Dear children, let us not love with words or speech but with actions and in truth. – 1 John 3:18

It is sometimes said that being a Christian is hard, and it can be. Most would think that’s because of all the things from which Christians must abstain. However, that’s not really the truth. Being a Christian can be hard because of how committed we must be to love. John makes an interesting point.
We know that we have passed from death to life, because we love each other. Anyone who does not love remains in death. – 1 John 3:14
Love is so closely tied to our salvation that John argues that its presence is the sign that a person has been saved.

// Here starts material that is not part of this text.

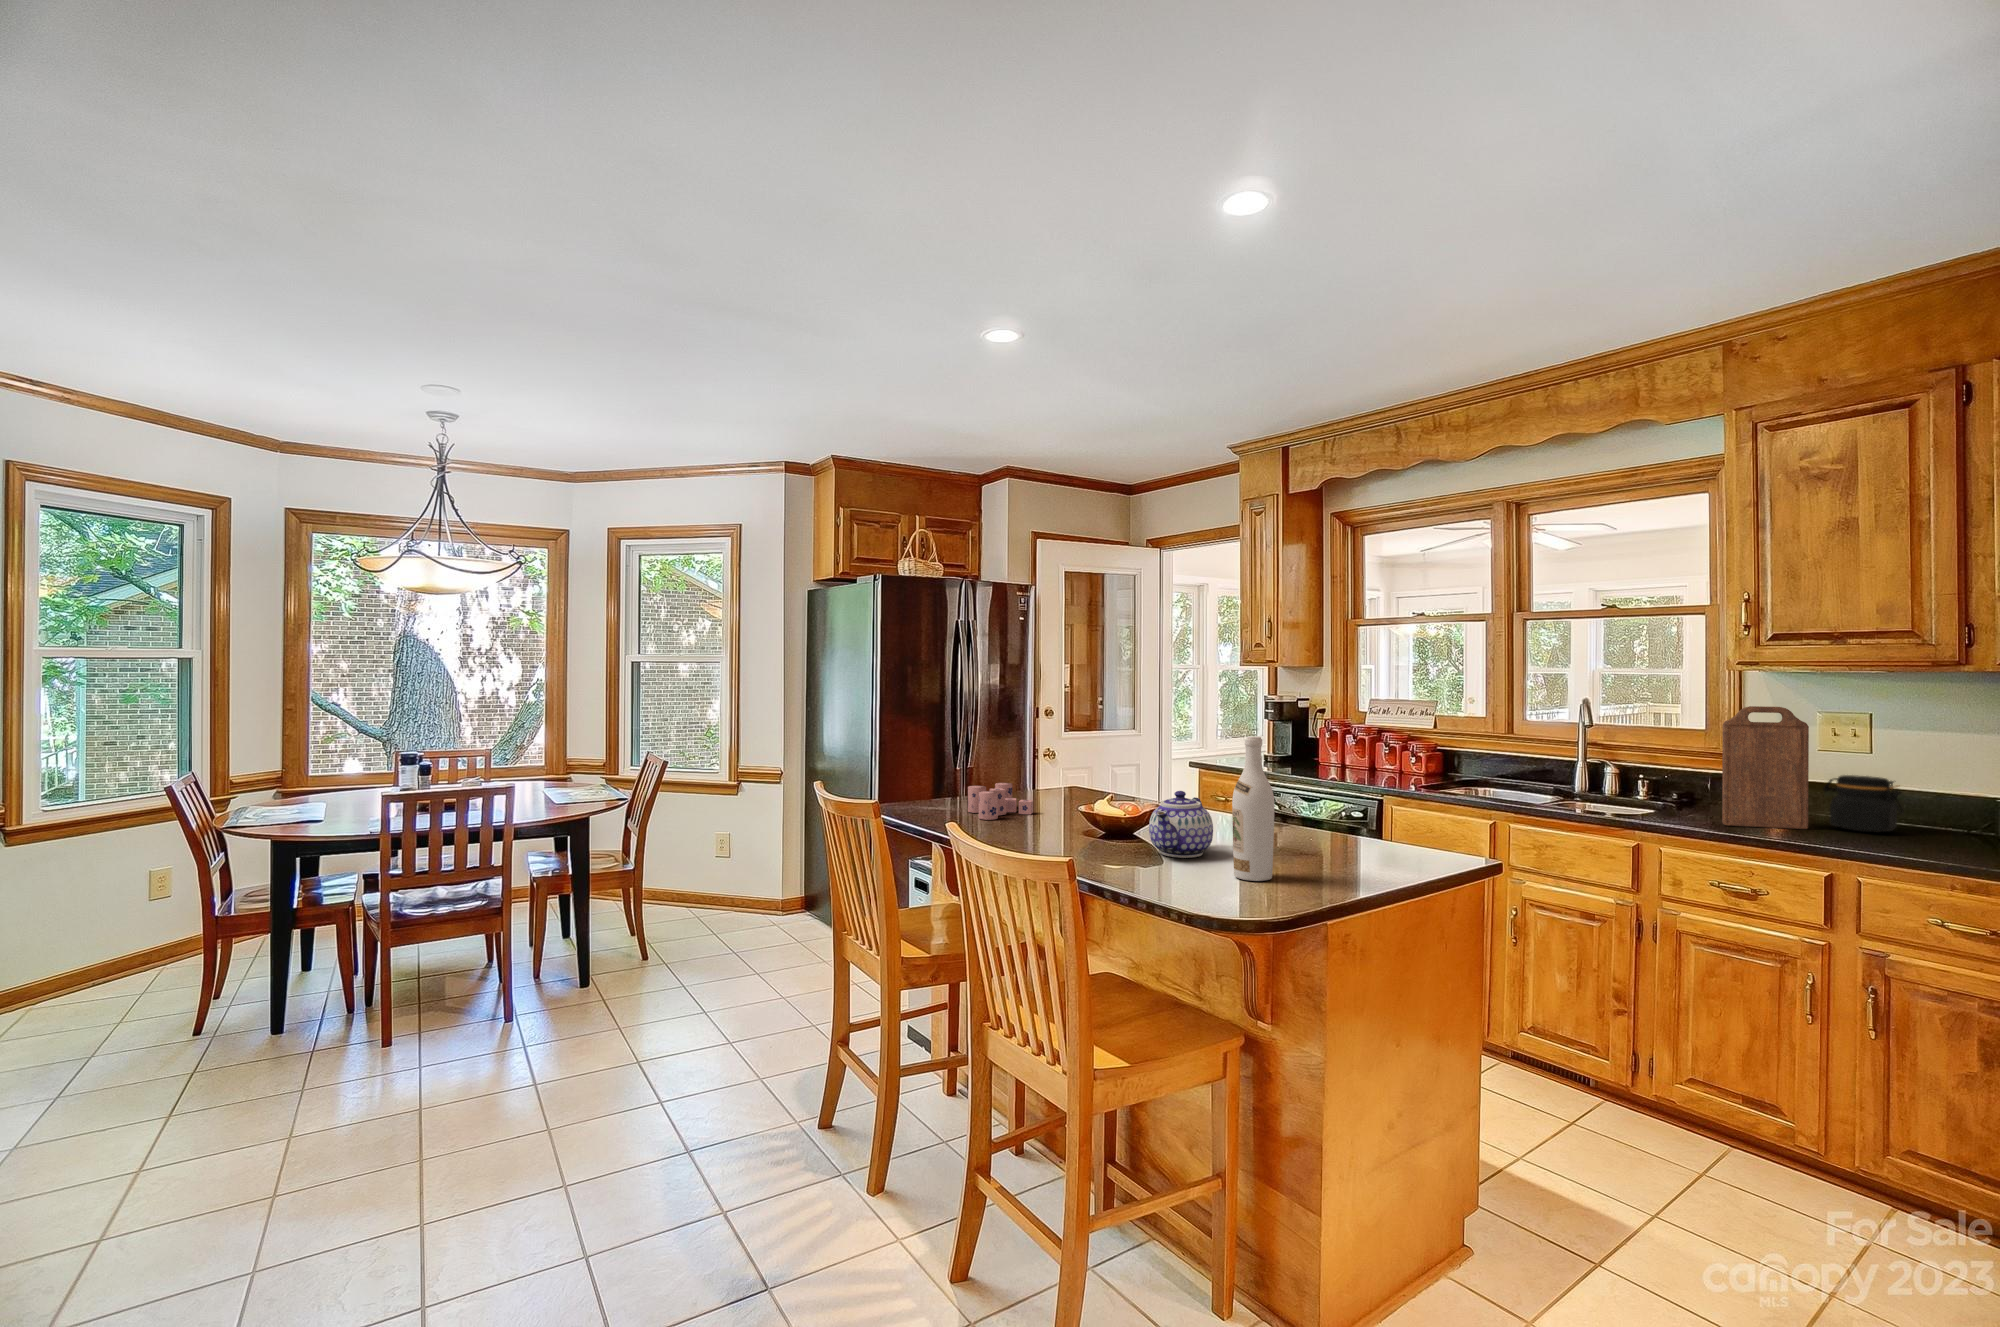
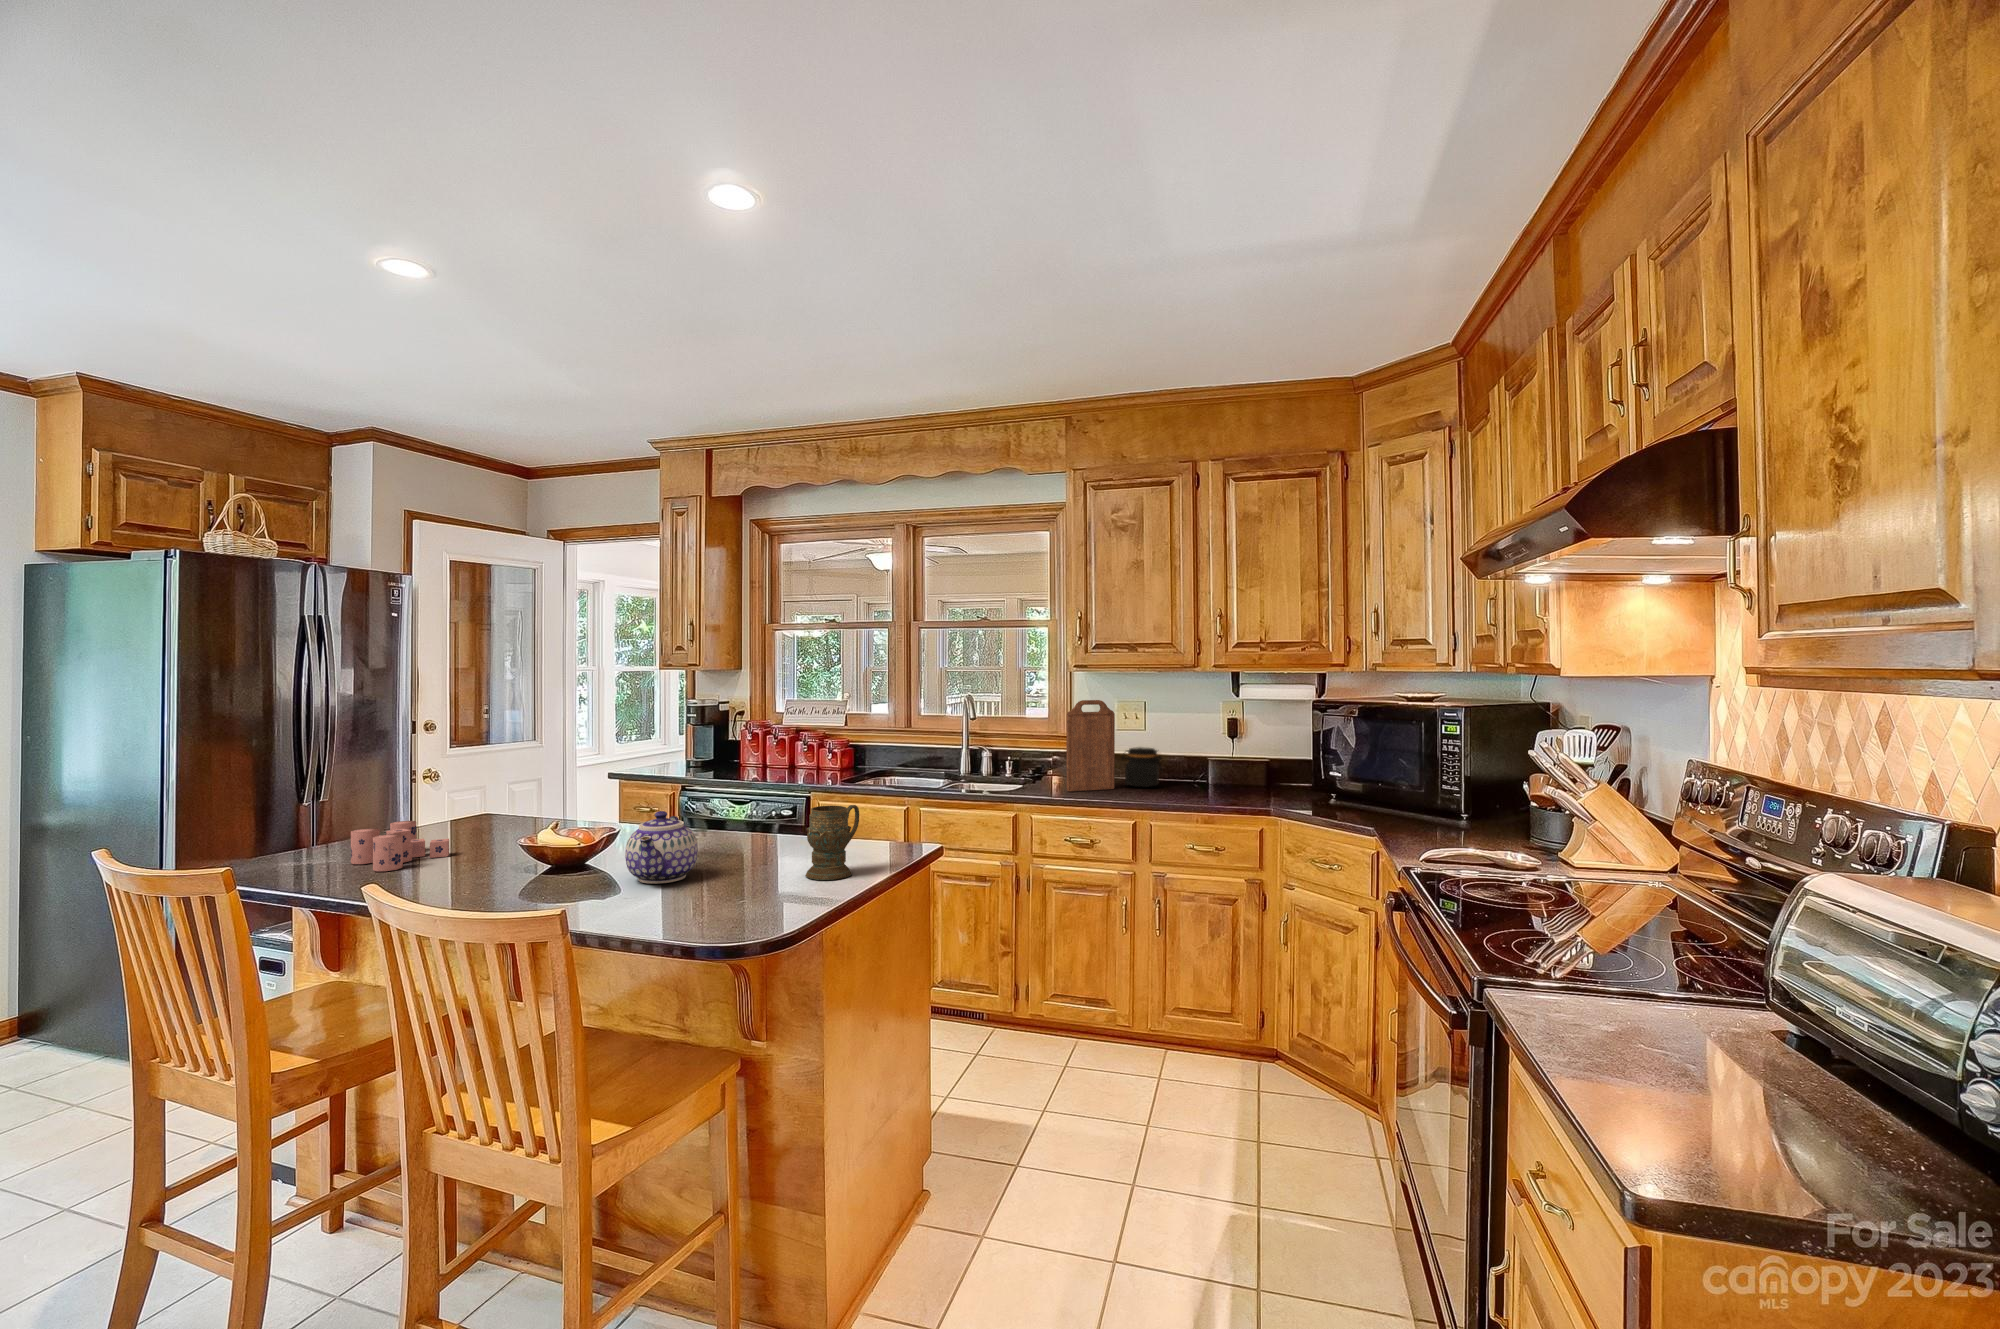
wine bottle: present [1232,736,1274,881] -> none [730,749,772,897]
mug: none [1315,801,1378,878] -> present [805,805,859,880]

In a previous message (2 vs 10), we discussed how Jesus condensed God’s commandments down to loving God above all and loving your fellow man as you love self. Based on that order, one would be led to believe that loving God is the most important commandment, and it is. However, the Bible also tells us that it is impossible to truly obey the first commandment without first obeying the second. A couple reasons are given for that.
Whoever claims to love God yet hates a brother or sister is a liar. For whoever does not love their brother and sister whom they have seen, cannot love God, whom they have not seen. – 1 John 4:20
First, John makes the argument that we have never seen God. Our knowledge of his existence is based on faith. John is saying that it is doubtful that we can truly love someone that we’ve never encountered physically when we can’t even love those that we have.Christ
With the tongue we praise our Lord and Father, and with it we curse human beings, who have been made in God’s likeness. - James 3:9
Second, James points out how contradictory it is of us to use our words to exalt God while simultaneously using them to debase our fellow people who are made in his likeness. By extension, is it not also contradictory to say we love God while also not loving our fellow people who are made in his likeness? Loving God is paramount, and clearly, so is loving our fellow human beings.

Love is crucial in our walk as Christians. The Bible makes that point over and over. Peter, in particular, believed it to be so important that he held it as the final step in the order he presented. Goodness, knowledge, self-control, perseverance, godliness, mutual affection, and love - those are the steps in Peter’s order, but we must be careful. The order is not a simple checklist. You can’t just exhibit one quality and then move on as if your mission is complete. Exhibiting love consistently requires a constant exhibition of all the other qualities. Love itself isn’t something that you can demonstrate once and be finished. You have to be able to demonstrate it and the other qualities day in and day out for the rest of your life. Finally, when that life is over, if you have adhered to the order as Peter instructed, you will be able to meet God and reflect over a life lived righteously.